Another major measure in front of NCIS: a bill that would change tiebreaker votes of the Duval County School Board.

Resolution 2016-782, sponsored by Councilman Aaron Bowman, expresses support for a J-Bill that would amend the Florida statute so that the vote of the Duval County School Board chair would not break a tie.
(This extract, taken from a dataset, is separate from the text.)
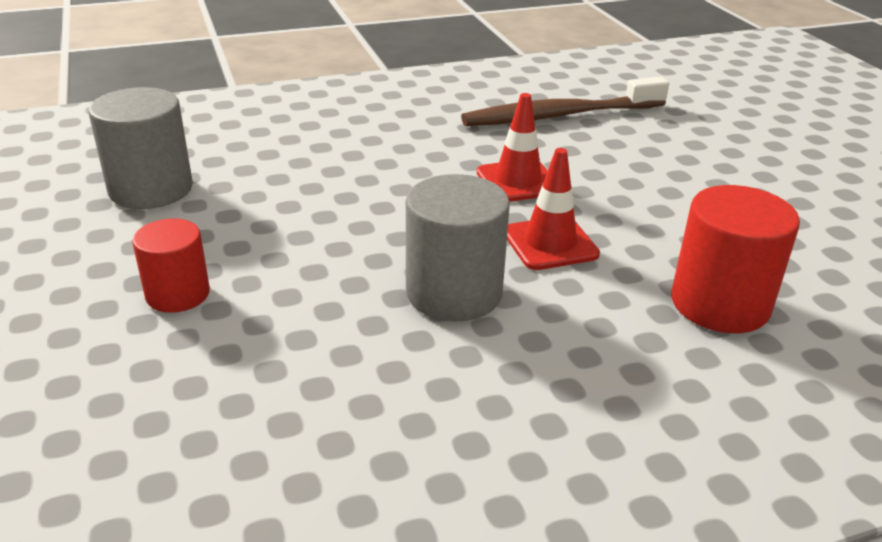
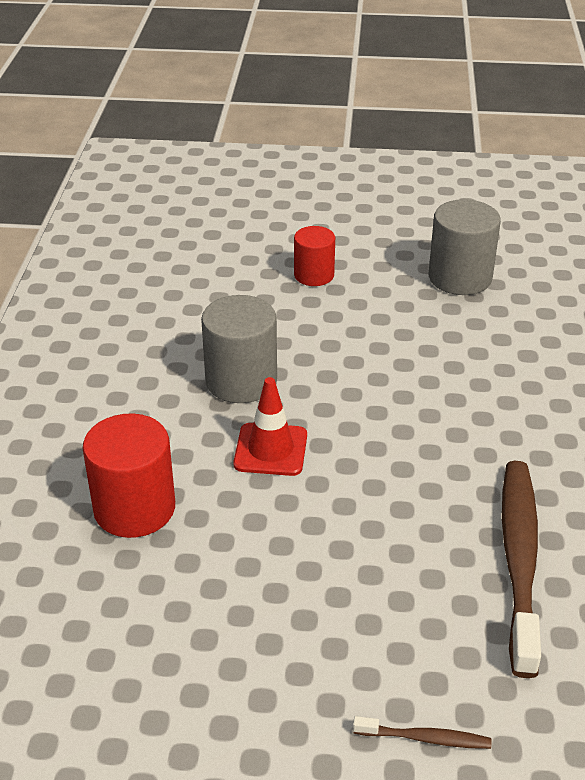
camera: 115 degrees right, 5 degrees up
red traffic cone [477,93,548,202] -> none
none -> brown toothbrush [353,716,492,749]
In 2006, the Legislature adopted a measure for Orange County that dictated that, in counties with between 800,000 and 900,000 people, the school board chair’s vote breaks the tie.
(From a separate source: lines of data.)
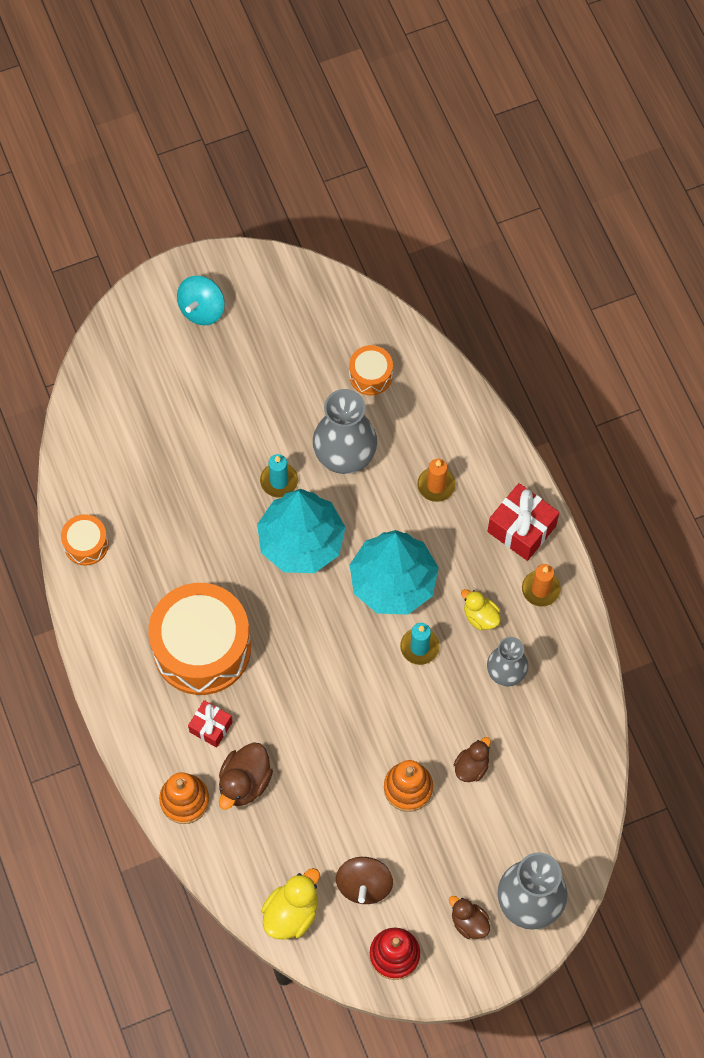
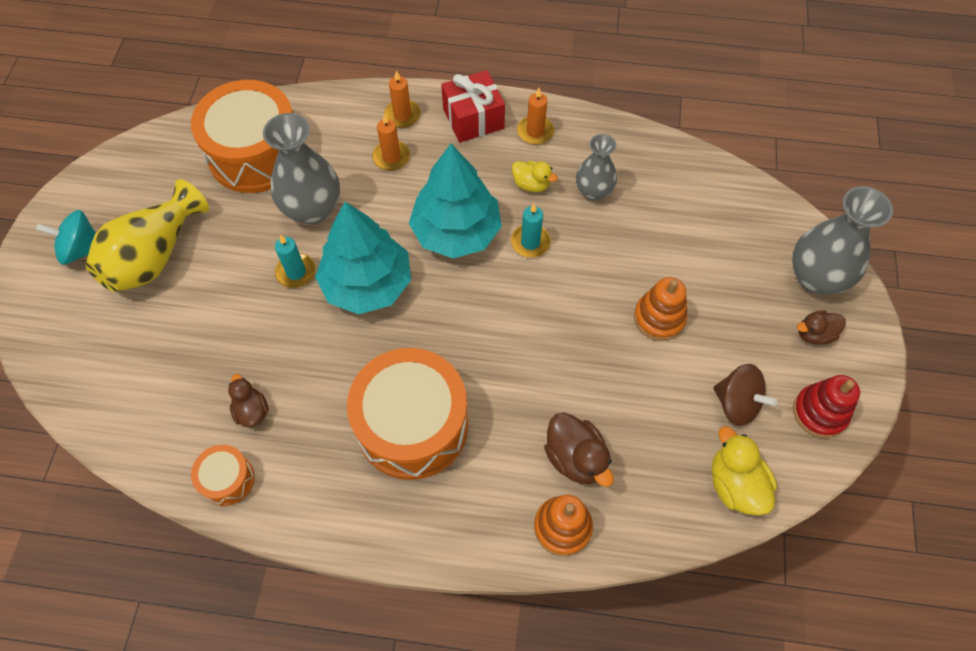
camera: 60 degrees left, 5 degrees down
turquoise spinning top [177,276,225,325] -> turquoise spinning top turned 120 degrees clockwise [36,210,96,265]
red gift [188,700,232,748] -> none
orange drum [349,345,393,395] -> orange drum [191,80,293,193], size x2.16
brown duck [454,737,491,782] -> brown duck moved to [228,374,269,427]
yellow duck [461,589,501,630] -> yellow duck turned 135 degrees counterclockwise [512,161,558,192]
none -> yellow vase [85,179,209,292]
none -> orange candle [384,70,421,128]

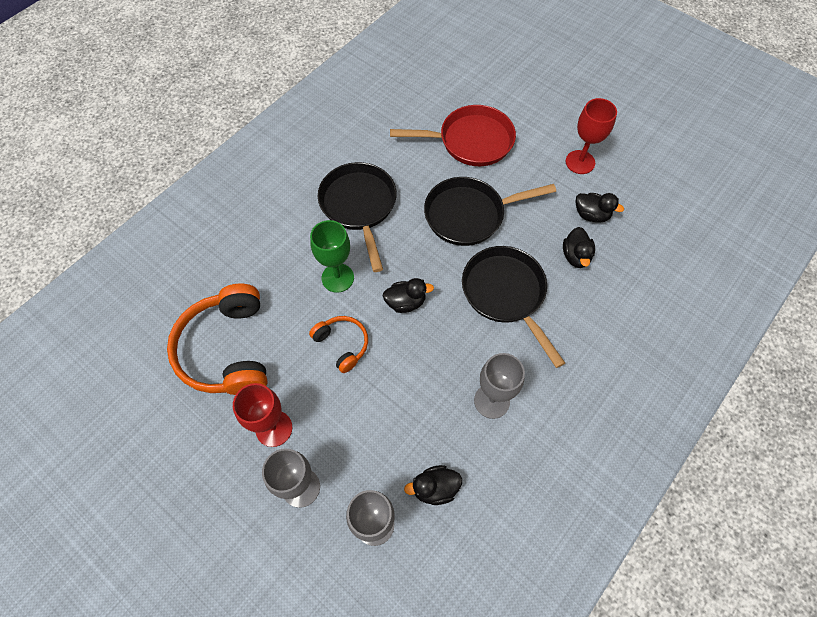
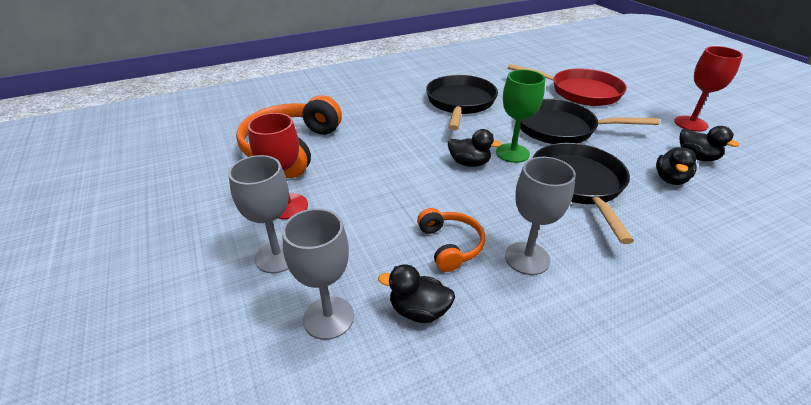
camera: 25 degrees right, 25 degrees down
orange headphones [309,316,368,373] -> orange headphones moved to [417,208,485,272]
green goblet [310,220,354,293] -> green goblet moved to [496,70,545,163]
The board was of six members for a period in 2016, and there was talk at that point by the chair of possibly removing Superintendent Nikolai Vitti.

Bowman was not in attendance at the committee meeting, which left the bill exposed to questions as to whether or not the school board favored the bill.

Councilman Bill Gulliford wanted a “sense of the school board before we proceed.”

Councilwoman Joyce Morgan affirmed, after calling the school board chair, the board is in favor of the measure.

Bowman told us the board was for the measure.

Rules will be the second and final committee to mull this measure, and that will happen on Wednesday.

Katrina Brown’s family business finally pays 2015 property taxes

CoWealth, the family business of Jacksonville City Councilwoman Katrina Brown, closed out 2016 by paying its delinquent 2015 property taxes.

JoAnn Brown, the Councilwoman’s mother, paid the balance of $22,515.69 in full on Dec. 30.

CoWealth was raided in December, in a multi-jurisdictional effort that included the FBI, the IRS, HUD, the Small Business Administration and the Jacksonville Sheriff’s Office.

CoWealth, the parent company of Jerome Brown BBQ, faced a hard deadline of Dec. 31 regarding a city disbursement of $640,000 in loans and grants for job creation that never materialized.

We are reaching out to the City of Jacksonville to see the status of that; however, at least one of the issues related to the family’s barbeque sauce plant has been resolved.

Left to be resolved: payment on the city loan for November and December.

If these issues are resolved to the city’s satisfaction, the terms of the deal between the city and the councilwoman’s company could be adjusted.

That would require council approval.

Councilwoman Brown, a member of the Finance Committee, would likely have to recuse herself from those discussions.

This isn’t the first dalliance with property tax delinquency from the Brown family.

During the 2015 campaign, delinquent property taxes became an issue also, spotlighted in local print reporting and in a debate between Brown and her campaign opponent before Brown paid up.